Mr. Julius Silverman (Birmingham, Aston)

I should not have intervened in this debate had the question of Birmingham, Wythall, not been raised. Is my conception of the green belt correct—that it is the intention to preserve the amenities for a few fortunate dwellers who like to live in the rural areas?

Mr. Dance

I stressed from the beginning that people living in the urban areas, in the cities, were to benefit more from having this breathing room around them than the people inside the areas.

Mr. Silverman

It is really nonsense to suggest that it is of any real value to the overcrowded people of Aston or Ladywood to have somewhere in Wythall to visit when they are living in terrible and overcrowded conditions. The trouble is that many people living in or near the green belt areas do not want any interference with their district. They do not mind private residents coming along, but they object to council house residents from Birmingham coming in. Is that not the view of the hon. Member for Birmingham, Selly Oak (Mr. Gurden)?

Mr. Gurden

I am not in the least against the Birmingham scheme, but I see no reason why there should not be some of the other types of houses too, even if only a small number of them.

Mr. Silverman

That is not an issue. We are discussing the green belt, and that is infringed whatever type of houses are there. If that matter is raised, it shows the real objective of the move. In substance, those people say, "I'm all right, Jack, and I don't care two hoots what happens to the poor, overcrowded people of Birmingham."

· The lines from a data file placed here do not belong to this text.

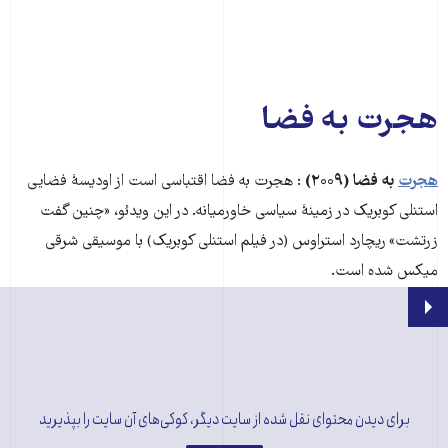
هجرت به فضا
هجرت
به فضا (۲۰۰۹)
: هجرت به فضا اقتباسی است از اودیسۀ فضایی
استنلی کوبریک در زمینۀ سیاسی خاورمیانه. در این ویدئو، «چنین گفت
زرتشت» ریچارد استراوس (در فیلم استنلی کوبریک) با موسیقی شرقی
میکس شده است.
برای دیدن محتوای نقل شده از سایت دیگر، کوکی‌های آن سایت را بپذیرید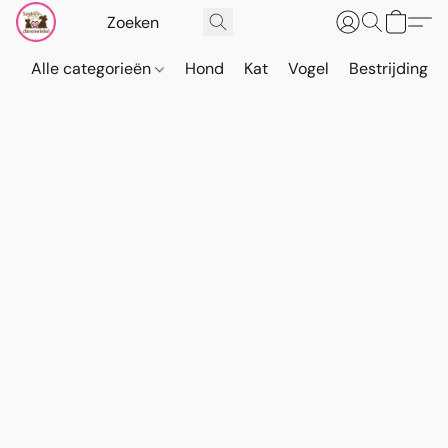
Alle categorieën
Hond
Kat
Vogel
Bestrijding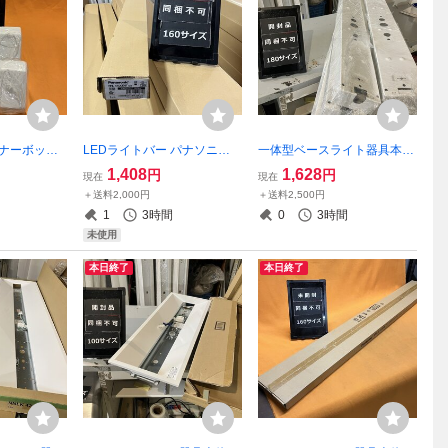
ーナーボック
LEDライトバー パナソニッ
一体型ベースライト器具本体
ク NNL4400ENTLE9 昼白色
(10個セット) パナソニック N
1,408
1,628
円
円
現在
現在
一般タイプ 4000lmタイプ 非
NWK41151 天井直付型 ステ
＋送料2,000円
＋送料2,500円
調光 40形 サテイゴー
ンレス製 ライトバー別売 サ
1
3時間
0
3時間
テイゴー
未使用
本日終了
本日終了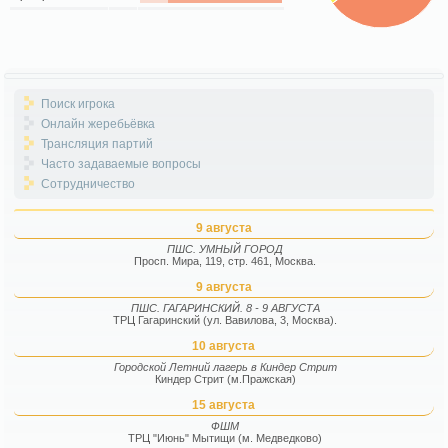
Поиск игрока
Онлайн жеребьёвка
Трансляция партий
Часто задаваемые вопросы
Сотрудничество
9 августа
ПШС. УМНЫЙ ГОРОД
Просп. Мира, 119, стр. 461, Москва.
9 августа
ПШС. ГАГАРИНСКИЙ. 8 - 9 АВГУСТА
ТРЦ Гагаринский (ул. Вавилова, 3, Москва).
10 августа
Городской Летний лагерь в Киндер Стрит
Киндер Стрит (м.Пражская)
15 августа
ФШМ
ТРЦ "Июнь" Мытищи (м. Медведково)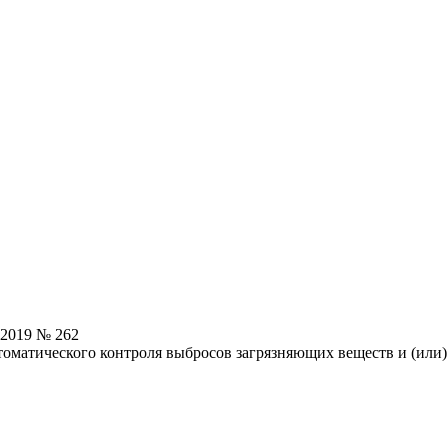
.2019 № 262
оматического контроля выбросов загрязняющих веществ и (или)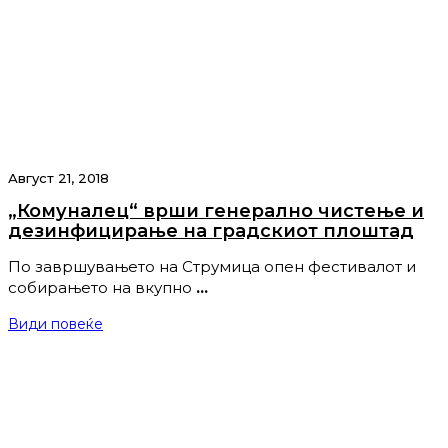
Август 21, 2018
„Комуналец“ врши генерално чистење и
дезинфицирање на градскиот плоштад
По завршувањето на Струмица опен фестивалот и
собирањето на вкупно
…
Види повеќе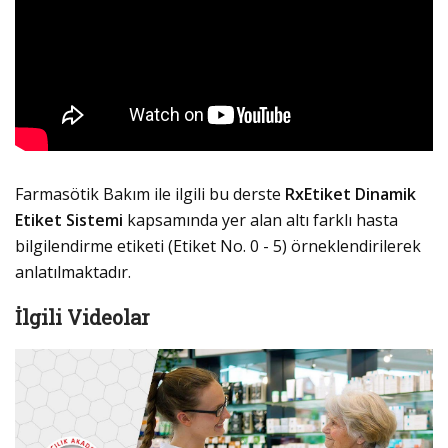
Farmasötik Bakım ile ilgili bu derste
RxEtiket Dinamik
Etiket Sistemi
kapsamında yer alan altı farklı hasta
bilgilendirme etiketi (Etiket No. 0 - 5) örneklendirilerek
anlatılmaktadır.
İlgili Videolar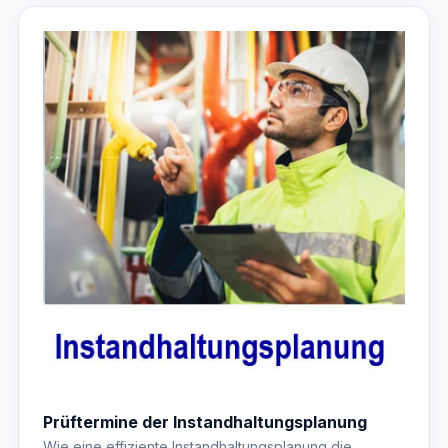
Prüftermine der Instandhaltungsplanung
Wie eine effiziente Instandhaltungsplanung die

For Birmingham and the Midlands conurbation more is wanted than just a new town. That is long-term, and requires development of both industry and houses and will not be solved to any considerable extent in the next ten years. There is not only the question of a new town; overspill is an essential part of the solution of Birmingham's problem, and must therefore be proceeded with. Incidentally, that is not only my view but that of the Birmingham City Council. It is the unanimous view of both parties there, because they realise that it is quite inevitable.

I shall not again quote the number of people—there are thousands of them—on our housing register, or the number of houses that will have to be built in the overspill areas for not less than about 50,000 families—

The Question having been proposed after Ten o'clock and the debate having continued for half an hour, Mr. SPEAKER adjourned the House without Question put, pursuant to the Standing Order.

Adjourned at twenty-nine minutes to Twelve o'clock.